Attorney General Pam Bondi said members of Bella’s crew could face prosecution.
“As a consequence of failing to obey the Coast Guard’s orders, members of this vessel are under full investigation and criminal charges will be pursued against all culpable actors,” Ms. Bondi said on X.
The U.S. seized a second ship Wednesday in the Caribbean, Homeland Security Secretary Kristi Noem said.
The ship, called the Motor Tanker Sophia, recently docked at an oil port in Venezuela and wasn’t transmitting location data.
The Marinera seizure could raise tensions between Washington and Moscow.
The Russian Foreign Ministry told state news agency Tass that the vessel was operating in full compliance with international maritime law and was receiving “disproportionate” attention from the U.S.
Russia had reportedly sent at least one naval vessel to escort the tanker.
Meanwhile, Energy Secretary Chris Wright said he is working with the interim government in Caracas to sell stored oil, rebuild infrastructure and stabilize production.
“Indefinitely, going forward, we will sell the production that comes out of Venezuela into the marketplace,” he said at a Goldman Sachs energy conference in Miami. “If we control the flow of oil, the sales of [that] oil and the flow of the cash that comes from those sales, we have large leverage. But without large leverage, as we’ve seen in the last 25 years, you don’t get change.”
Mr. Wright described the state of Venezuelan oil infrastructure as “not good,” signaling a long project ahead.
Mr. Trump said Tuesday that the interim Venezuelan government will turn over 30 million to 50 million barrels of sanctioned oil to the U.S.

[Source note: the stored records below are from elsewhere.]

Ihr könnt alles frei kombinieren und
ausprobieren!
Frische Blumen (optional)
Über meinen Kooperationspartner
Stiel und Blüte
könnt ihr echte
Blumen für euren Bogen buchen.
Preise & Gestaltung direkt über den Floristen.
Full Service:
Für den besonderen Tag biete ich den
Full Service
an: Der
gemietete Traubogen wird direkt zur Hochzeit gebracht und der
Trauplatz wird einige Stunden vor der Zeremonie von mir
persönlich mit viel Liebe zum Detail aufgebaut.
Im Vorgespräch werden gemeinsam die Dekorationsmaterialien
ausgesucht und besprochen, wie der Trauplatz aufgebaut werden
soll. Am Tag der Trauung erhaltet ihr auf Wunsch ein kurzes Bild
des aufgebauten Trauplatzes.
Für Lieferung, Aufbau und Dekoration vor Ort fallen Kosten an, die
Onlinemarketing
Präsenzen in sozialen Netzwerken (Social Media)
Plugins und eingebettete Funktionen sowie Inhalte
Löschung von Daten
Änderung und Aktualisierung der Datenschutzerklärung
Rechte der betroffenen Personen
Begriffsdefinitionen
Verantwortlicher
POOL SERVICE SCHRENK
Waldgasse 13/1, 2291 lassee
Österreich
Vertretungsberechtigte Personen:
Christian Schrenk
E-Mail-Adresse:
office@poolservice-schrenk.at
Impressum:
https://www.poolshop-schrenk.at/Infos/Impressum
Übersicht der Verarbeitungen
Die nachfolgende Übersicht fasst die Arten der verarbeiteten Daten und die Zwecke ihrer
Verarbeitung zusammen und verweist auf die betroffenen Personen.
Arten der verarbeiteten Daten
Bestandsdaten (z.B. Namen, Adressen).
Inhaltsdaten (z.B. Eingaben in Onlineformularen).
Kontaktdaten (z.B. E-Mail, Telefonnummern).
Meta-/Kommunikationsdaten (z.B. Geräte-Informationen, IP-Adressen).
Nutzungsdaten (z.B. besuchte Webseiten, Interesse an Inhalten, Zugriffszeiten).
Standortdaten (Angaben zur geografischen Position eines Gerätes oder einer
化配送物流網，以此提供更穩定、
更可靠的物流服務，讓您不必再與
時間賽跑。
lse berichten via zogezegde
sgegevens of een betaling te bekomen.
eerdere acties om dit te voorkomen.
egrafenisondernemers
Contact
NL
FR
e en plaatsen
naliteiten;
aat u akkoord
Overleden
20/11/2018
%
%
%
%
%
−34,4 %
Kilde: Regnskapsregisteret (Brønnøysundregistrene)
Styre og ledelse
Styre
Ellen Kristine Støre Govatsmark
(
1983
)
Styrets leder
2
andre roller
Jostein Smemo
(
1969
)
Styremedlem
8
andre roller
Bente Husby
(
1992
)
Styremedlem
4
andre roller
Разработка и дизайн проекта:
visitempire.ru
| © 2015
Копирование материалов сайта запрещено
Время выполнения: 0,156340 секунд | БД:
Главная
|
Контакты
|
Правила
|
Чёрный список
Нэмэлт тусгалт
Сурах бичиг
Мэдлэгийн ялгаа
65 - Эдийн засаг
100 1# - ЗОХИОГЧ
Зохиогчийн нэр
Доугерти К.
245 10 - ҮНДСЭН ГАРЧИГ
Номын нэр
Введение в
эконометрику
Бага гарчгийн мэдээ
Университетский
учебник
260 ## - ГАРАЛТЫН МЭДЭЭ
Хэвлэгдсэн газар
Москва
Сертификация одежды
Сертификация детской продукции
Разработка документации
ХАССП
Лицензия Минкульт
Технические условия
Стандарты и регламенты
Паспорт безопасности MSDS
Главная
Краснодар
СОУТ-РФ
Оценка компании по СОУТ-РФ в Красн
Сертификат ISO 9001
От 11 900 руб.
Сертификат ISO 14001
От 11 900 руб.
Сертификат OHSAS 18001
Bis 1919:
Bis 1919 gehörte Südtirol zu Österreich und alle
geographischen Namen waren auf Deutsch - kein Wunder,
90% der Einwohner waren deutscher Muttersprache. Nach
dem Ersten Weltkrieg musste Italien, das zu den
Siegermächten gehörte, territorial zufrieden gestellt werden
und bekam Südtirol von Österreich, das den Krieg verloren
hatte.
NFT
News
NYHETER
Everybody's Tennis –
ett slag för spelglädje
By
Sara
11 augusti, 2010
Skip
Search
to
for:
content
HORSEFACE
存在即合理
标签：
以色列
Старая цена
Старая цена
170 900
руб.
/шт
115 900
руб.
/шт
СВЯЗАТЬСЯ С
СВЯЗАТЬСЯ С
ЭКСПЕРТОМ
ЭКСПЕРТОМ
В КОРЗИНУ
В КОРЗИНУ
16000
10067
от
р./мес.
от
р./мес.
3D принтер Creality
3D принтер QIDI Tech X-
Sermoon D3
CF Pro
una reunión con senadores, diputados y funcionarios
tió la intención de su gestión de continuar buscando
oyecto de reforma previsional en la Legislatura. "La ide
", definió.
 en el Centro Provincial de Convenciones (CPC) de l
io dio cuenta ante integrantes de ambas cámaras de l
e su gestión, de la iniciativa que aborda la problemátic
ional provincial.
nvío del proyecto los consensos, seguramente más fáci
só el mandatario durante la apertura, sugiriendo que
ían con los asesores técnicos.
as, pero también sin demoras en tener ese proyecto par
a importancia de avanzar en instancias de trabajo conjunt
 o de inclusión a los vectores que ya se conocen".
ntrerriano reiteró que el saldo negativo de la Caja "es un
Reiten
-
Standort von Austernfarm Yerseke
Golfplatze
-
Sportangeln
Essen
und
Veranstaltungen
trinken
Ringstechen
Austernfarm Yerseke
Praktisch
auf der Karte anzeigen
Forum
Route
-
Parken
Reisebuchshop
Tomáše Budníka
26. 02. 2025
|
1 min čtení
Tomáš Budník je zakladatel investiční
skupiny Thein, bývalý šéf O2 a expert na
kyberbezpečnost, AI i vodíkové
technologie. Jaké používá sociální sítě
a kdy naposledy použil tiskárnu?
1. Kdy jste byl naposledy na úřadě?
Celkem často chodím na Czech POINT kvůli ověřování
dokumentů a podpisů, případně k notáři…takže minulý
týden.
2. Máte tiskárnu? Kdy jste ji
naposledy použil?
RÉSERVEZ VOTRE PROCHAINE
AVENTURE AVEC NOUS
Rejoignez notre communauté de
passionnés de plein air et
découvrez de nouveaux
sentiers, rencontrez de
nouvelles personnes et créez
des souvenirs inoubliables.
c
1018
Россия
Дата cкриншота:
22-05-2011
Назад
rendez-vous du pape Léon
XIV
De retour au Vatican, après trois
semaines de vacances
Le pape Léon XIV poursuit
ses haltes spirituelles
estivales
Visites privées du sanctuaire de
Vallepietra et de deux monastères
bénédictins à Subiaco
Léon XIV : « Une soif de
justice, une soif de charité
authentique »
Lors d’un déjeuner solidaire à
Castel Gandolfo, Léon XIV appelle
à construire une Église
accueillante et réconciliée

The oil, the president said, “will be taken by storage ships and brought directly to unloading docks in the United States.”
His focus on oil will likely fuel skepticism about U.S. motives.
Some Venezuelans cheered the ouster of Mr. Maduro, who is viewed by many in the West as an illegitimate leader. Others denounced American interference as an ugly throwback to an imperialist era in which outsiders cared more about their natural resources than their well-being.
Senate Minority Leader Charles E. Schumer, New York Democrat, accused Mr. Trump of abandoning his push to put “America first” in his actions overseas.
“How does spending years and potentially billions of taxpayer dollars in Venezuela help families pay their rent, their mortgages, their grocery bills, their electric bills, their health care bills?” he wrote on X.
The Trump administration insists U.S. intervention will benefit Americans and Venezuelans.
“We want to change the game in Venezuela, fix the country so it’s a productive member of the Western Hemisphere, so it’s an ally of the United States and a major supplier of oil to the world,” Mr. Wright said. “But the old ways weren’t working.”
Mr. Trump’s moves in Venezuela are reverberating around the globe.
U.S. lawmakers and European leaders in NATO are concerned that Mr. Trump will use military force to seize Greenland, a part of the Kingdom of Denmark, given recent rhetoric from Mr. Trump and his top aides.
“Threats and intimidation by U.S. officials over American ownership of Greenland are as unseemly as they are counterproductive,” said Sen. Mitch McConnell, Kentucky Republican. “And the use of force to seize the sovereign democratic territory of one of America’s most loyal and capable allies would be an especially catastrophic act of strategic self-harm to America and its global influence.”
Mr. Rubio said Mr. Trump’s preference is to purchase the Arctic island.
“President Trump’s been talking about this since his first term,” the secretary of state said.
Danish officials have rejected those offers and are taking military action seriously.
Ms. Leavitt said Mr. Trump does not like to signal his plans.
“That’s not something this president does. All options are always on the table for President Trump,” she said.
Ms. Leavitt said diplomacy is always the first option, though she noted that Venezuela and Iran have found out the hard way that Mr. Trump is ready to use military force if talks fail.